### Task instructions
When you repeat the entries below, keep each word exactly as it is and drop the pictures.

*** Opening of Data extracts ***

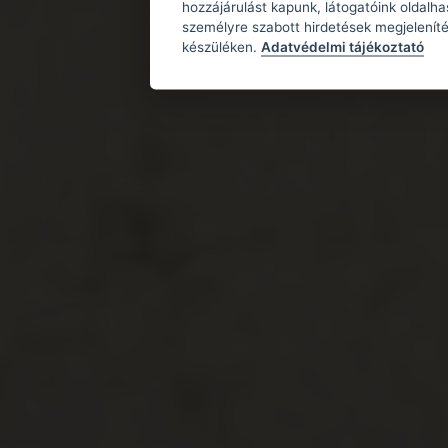
hozzájárulást kapunk, látogatóink oldalh
személyre szabott hirdetések megjeleníté
készüléken.
Adatvédelmi tájékoztató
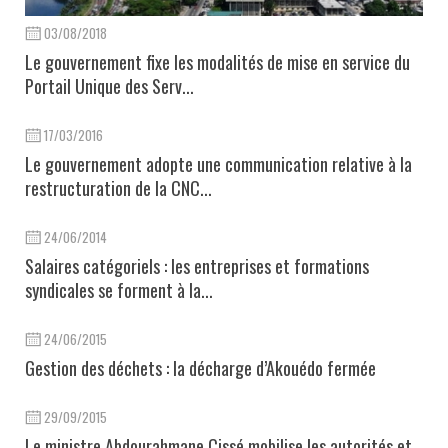
03/08/2018
Le gouvernement fixe les modalités de mise en service du
Portail Unique des Serv...
17/03/2016
Le gouvernement adopte une communication relative à la
restructuration de la CNC...
24/06/2014
Salaires catégoriels : les entreprises et formations
syndicales se forment à la...
24/06/2015
Gestion des déchets : la décharge d’Akouédo fermée
29/09/2015
Le ministre Abdourahmane Cissé mobilise les autorités et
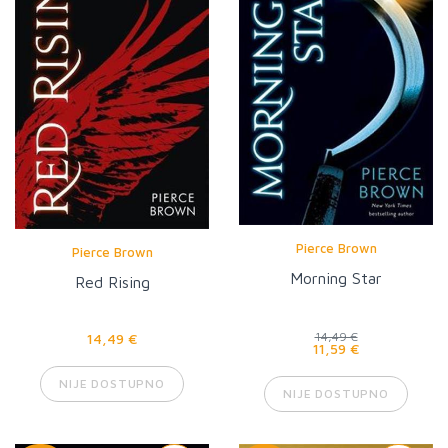
Pierce Brown
Pierce Brown
Morning Star
Red Rising
14,49 €
14,49 €
11,59 €
NIJE DOSTUPNO
NIJE DOSTUPNO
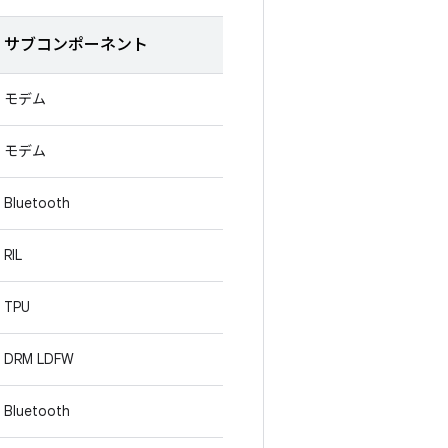
サブコンポーネント
モデム
モデム
Bluetooth
RIL
TPU
DRM LDFW
Bluetooth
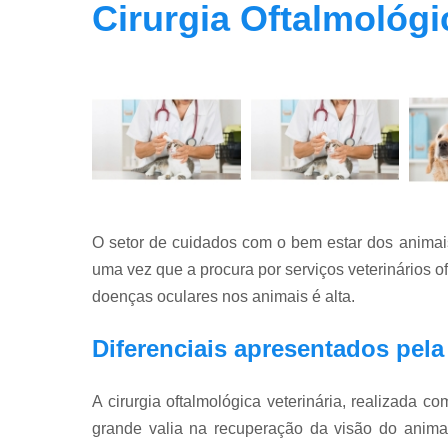
Cirurgia Oftalmológi
O setor de cuidados com o bem estar dos anima
uma vez que a procura por serviços veterinários of
doenças oculares nos animais é alta.
Diferenciais apresentados pela 
A cirurgia oftalmológica veterinária, realizada 
grande valia na recuperação da visão do anima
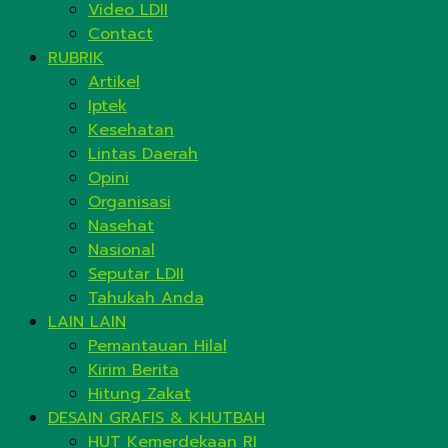
Video LDII
Contact
RUBRIK
Artikel
Iptek
Kesehatan
Lintas Daerah
Opini
Organisasi
Nasehat
Nasional
Seputar LDII
Tahukah Anda
LAIN LAIN
Pemantauan Hilal
Kirim Berita
Hitung Zakat
DESAIN GRAFIS & KHUTBAH
HUT Kemerdekaan RI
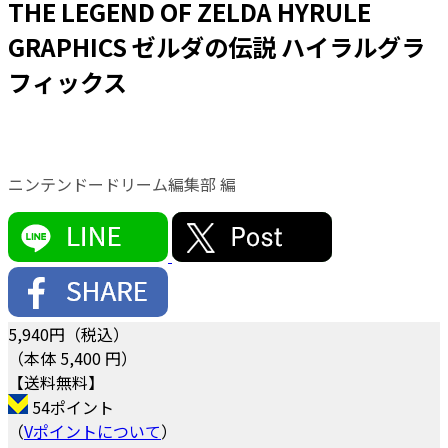
THE LEGEND OF ZELDA HYRULE
GRAPHICS ゼルダの伝説 ハイラルグラ
フィックス
ニンテンドードリーム編集部 編
5,940
円（税込）
（本体 5,400 円）
【送料無料】
54ポイント
（
Vポイントについて
）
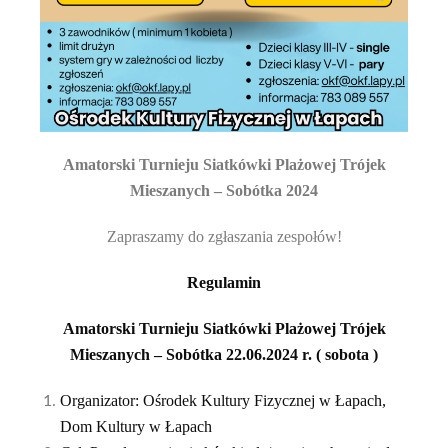
Amatorski
Turnieju Siatkówki
Plażowej Trójek
Mieszanych
– Sobótka 202
4
Zapraszamy do zgłaszania zespołów!
Regulamin
Amatorski
Turnieju Siatkówki
Plażowej Trójek
Mieszanych
– Sobótka
2
2
.06.202
4
r.
( sobota )
Organizator: Ośrodek Kultury Fizycznej w Łapach,
Dom Kultury w Łapach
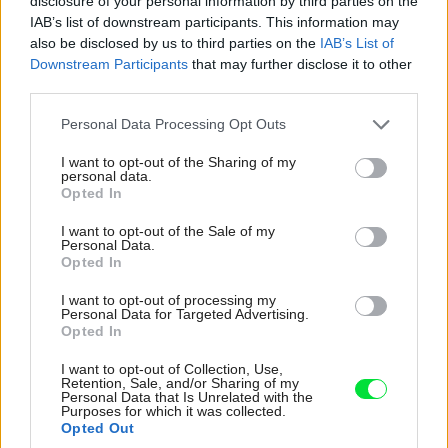
disclosure of your personal information by third parties on the
(rozchodníky)
IAB’s list of downstream participants. This information may
also be disclosed by us to third parties on the
IAB’s List of
Downstream Participants
that may further disclose it to other
third parties.
Please note that this website/app uses one or more Google
Personal Data Processing Opt Outs
services and may gather and store information including but
not limited to your visit or usage behaviour. You may click to
I want to opt-out of the Sharing of my
personal data.
grant or deny consent to Google and its third-party tags to
Opted In
use your data for below specified purposes in below Google
consent section.
I want to opt-out of the Sale of my
Personal Data.
Opted In
I want to opt-out of processing my
Personal Data for Targeted Advertising.
Opted In
I want to opt-out of Collection, Use,
Retention, Sale, and/or Sharing of my
Personal Data that Is Unrelated with the
Purposes for which it was collected.
Opted Out
64506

*** Close of Data extracts ***

### Exercise result
hozzájárulást kapunk, látogatóink oldalh
személyre szabott hirdetések megjeleníté
készüléken.
Adatvédelmi tájékoztató
03/08/2018
Le gouvernement fixe les modalités de mise en service du
Portail Unique des Serv...
17/03/2016
Le gouvernement adopte une communication relative à la
restructuration de la CNC...
24/06/2014
Salaires catégoriels : les entreprises et formations
syndicales se forment à la...
24/06/2015
Gestion des déchets : la décharge d’Akouédo fermée
29/09/2015
Le ministre Abdourahmane Cissé mobilise les autorités et
Pierce Brown
Pierce Brown
Morning Star
Red Rising
14,49 €
14,49 €
11,59 €
NIJE DOSTUPNO
NIJE DOSTUPNO
サブコンポーネント
モデム
モデム
Bluetooth
RIL
TPU
DRM LDFW
Bluetooth
Cirurgia Oftalmológi
O setor de cuidados com o bem estar dos anima
uma vez que a procura por serviços veterinários of
doenças oculares nos animais é alta.
Diferenciais apresentados pela 
A cirurgia oftalmológica veterinária, realizada 
grande valia na recuperação da visão do anima
Video LDII
Contact
RUBRIK
Artikel
Iptek
Kesehatan
Lintas Daerah
Opini
Organisasi
Nasehat
Nasional
Seputar LDII
Tahukah Anda
LAIN LAIN
Pemantauan Hilal
Kirim Berita
Hitung Zakat
DESAIN GRAFIS & KHUTBAH
HUT Kemerdekaan RI
THE LEGEND OF ZELDA HYRULE
GRAPHICS ゼルダの伝説 ハイラルグラ
フィックス
ニンテンドードリーム編集部 編
5,940
円（税込）
（本体 5,400 円）
【送料無料】
54ポイント
（
Vポイントについて
）
Amatorski
Turnieju Siatkówki
Plażowej Trójek
Mieszanych
– Sobótka 202
4
Zapraszamy do zgłaszania zespołów!
Regulamin
Amatorski
Turnieju Siatkówki
Plażowej Trójek
Mieszanych
– Sobótka
2
2
.06.202
4
r.
( sobota )
Organizator: Ośrodek Kultury Fizycznej w Łapach,
Dom Kultury w Łapach
disclosure of your personal information by third parties on the
(rozchodníky)
IAB’s list of downstream participants. This information may
also be disclosed by us to third parties on the
IAB’s List of
Downstream Participants
that may further disclose it to other
third parties.
Please note that this website/app uses one or more Google
Personal Data Processing Opt Outs
services and may gather and store information including but
not limited to your visit or usage behaviour. You may click to
I want to opt-out of the Sharing of my
personal data.
grant or deny consent to Google and its third-party tags to
Opted In
use your data for below specified purposes in below Google
consent section.
I want to opt-out of the Sale of my
Personal Data.
Opted In
I want to opt-out of processing my
Personal Data for Targeted Advertising.
Opted In
I want to opt-out of Collection, Use,
Retention, Sale, and/or Sharing of my
Personal Data that Is Unrelated with the
Purposes for which it was collected.
Opted Out
64506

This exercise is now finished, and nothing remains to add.